Page text:
^^^^^^^^

# My Megasquirt 2 8V G60 settings



## still_a_G (Jun 23, 2008)

Finally on the road to a running Megasquirt'd G60. Just thought that I'd post up the screen shots here for anyone else wondering where to start. But I highly suggest you develop your own settings rather than just copying someone else's. I've come to the conclusion that no 2 installs are the same so you can't just fudge it without doing the research. I attempted to start it with the Ford EDIS system for a long time but couldn't keep it running for some reason. I'd like to go back to EDIS after I get a good tune, though. Note that these settings are just for idling, I will update this as I get a better tune.
*** MS2 Code: 2.886
*** Engine: stock PG 1.8 L, 8 valve
*** Tach Input: Ford 36-1 tooth wheel welded to the back of the serp pulley. Sensor is 90 degrees before TDC. Wires are backwards, using the inverse jumper on the board.
*** Ignition Output: stock distributor & coil controlled by MS
*** Fuel: 30 lb red tops with stock 3 bar FPR
*** Injector wiring: Wired in 2 banks, can run alternating squirts if I want to but simultaneous right now.
*** Throttle position input: An auto G60 throttle body with the TPS
*** Exhaust sensing input: AEM wideband controller/gauge combo
*** Power relays: The stock relays are perfect for this, just use the wires in the bay. Take the power wire for the ECU, plug it into MS. Take the power wire for the stock O2 sensor, plug that into the AEM unit. 
*** Idle Control: None right now, I have the original idle valve there but it's blocked off for the moment. 


















































































































































_Modified by still_a_G at 8:11 PM 4-4-2009_


----------



## Southcross (Jul 2, 2004)

*FV-QR*


_Quote »_









wow... thats a lot of faith in your WB controlling your fueling. Idealy you should fine tune your VE and only rely on your WB for "tweaks" to your mixture at cruise (5-10%), NOT under boost


----------



## still_a_G (Jun 23, 2008)

^^^^^^^^

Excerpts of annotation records
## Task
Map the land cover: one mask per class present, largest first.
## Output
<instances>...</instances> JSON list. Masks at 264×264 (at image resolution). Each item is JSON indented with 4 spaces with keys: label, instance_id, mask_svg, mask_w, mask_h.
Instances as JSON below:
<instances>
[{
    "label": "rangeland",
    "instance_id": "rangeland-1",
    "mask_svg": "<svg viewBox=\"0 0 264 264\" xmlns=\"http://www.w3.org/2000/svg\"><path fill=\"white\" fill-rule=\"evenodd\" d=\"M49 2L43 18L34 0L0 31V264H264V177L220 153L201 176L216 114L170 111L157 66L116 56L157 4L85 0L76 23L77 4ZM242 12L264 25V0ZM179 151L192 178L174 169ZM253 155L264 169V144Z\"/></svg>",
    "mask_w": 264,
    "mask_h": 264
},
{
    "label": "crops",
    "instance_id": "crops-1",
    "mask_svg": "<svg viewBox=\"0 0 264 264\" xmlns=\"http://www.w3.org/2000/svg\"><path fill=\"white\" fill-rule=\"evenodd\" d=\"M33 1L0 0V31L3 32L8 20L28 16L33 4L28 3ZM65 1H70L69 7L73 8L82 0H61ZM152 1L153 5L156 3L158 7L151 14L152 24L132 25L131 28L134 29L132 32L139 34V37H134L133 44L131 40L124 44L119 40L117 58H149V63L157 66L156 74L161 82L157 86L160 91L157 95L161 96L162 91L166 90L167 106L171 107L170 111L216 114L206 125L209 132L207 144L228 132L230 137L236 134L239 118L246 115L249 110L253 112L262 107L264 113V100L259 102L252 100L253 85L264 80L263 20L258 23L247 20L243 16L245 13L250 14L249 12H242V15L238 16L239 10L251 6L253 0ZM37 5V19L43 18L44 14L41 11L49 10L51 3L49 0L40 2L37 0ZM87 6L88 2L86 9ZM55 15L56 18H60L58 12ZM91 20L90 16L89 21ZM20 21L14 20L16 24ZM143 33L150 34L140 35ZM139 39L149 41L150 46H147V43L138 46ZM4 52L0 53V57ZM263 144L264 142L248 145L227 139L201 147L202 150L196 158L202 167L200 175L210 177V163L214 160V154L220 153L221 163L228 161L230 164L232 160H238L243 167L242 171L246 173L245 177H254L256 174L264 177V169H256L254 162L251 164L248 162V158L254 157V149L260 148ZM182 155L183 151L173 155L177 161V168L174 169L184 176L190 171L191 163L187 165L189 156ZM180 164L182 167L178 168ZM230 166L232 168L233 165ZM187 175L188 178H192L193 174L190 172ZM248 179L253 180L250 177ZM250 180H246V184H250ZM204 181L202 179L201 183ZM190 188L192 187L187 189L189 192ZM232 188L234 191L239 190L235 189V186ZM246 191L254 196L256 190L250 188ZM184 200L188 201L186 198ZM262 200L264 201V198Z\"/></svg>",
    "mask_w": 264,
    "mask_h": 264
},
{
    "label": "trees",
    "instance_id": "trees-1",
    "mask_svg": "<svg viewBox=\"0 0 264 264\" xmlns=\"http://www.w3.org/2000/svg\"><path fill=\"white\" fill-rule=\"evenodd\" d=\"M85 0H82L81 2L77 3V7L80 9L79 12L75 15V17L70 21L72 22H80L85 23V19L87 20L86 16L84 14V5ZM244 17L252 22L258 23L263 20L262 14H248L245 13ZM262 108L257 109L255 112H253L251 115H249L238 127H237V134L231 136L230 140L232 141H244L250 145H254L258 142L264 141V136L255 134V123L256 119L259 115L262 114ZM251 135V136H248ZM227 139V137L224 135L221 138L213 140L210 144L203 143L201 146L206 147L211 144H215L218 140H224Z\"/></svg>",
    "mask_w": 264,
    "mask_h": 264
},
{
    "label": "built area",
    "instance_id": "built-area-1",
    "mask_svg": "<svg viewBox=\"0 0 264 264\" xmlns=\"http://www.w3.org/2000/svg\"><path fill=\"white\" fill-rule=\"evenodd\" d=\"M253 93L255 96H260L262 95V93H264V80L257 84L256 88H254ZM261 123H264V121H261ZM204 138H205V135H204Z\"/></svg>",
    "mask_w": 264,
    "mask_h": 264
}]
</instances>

^^^^^^^^

Instruction 1: From the Megasquirt thread, reproduce the passage that begins with the words containing "# My Megasquirt" and ends with "on the board.", substituting "stock ignition" for "EDIS".
Instruction 2: In the Megasquirt thread, how far before TDC is the tach input sensor positioned?

Full solution 1:
# My Megasquirt 2 8V G60 settings



## still_a_G (Jun 23, 2008)

Finally on the road to a running Megasquirt'd G60. Just thought that I'd post up the screen shots here for anyone else wondering where to start. But I highly suggest you develop your own settings rather than just copying someone else's. I've come to the conclusion that no 2 installs are the same so you can't just fudge it without doing the research. I attempted to start it with the Ford stock ignition system for a long time but couldn't keep it running for some reason. I'd like to go back to stock ignition after I get a good tune, though. Note that these settings are just for idling, I will update this as I get a better tune.
*** MS2 Code: 2.886
*** Engine: stock PG 1.8 L, 8 valve
*** Tach Input: Ford 36-1 tooth wheel welded to the back of the serp pulley. Sensor is 90 degrees before TDC. Wires are backwards, using the inverse jumper on the board.

Full solution 2: 90 degrees before TDC.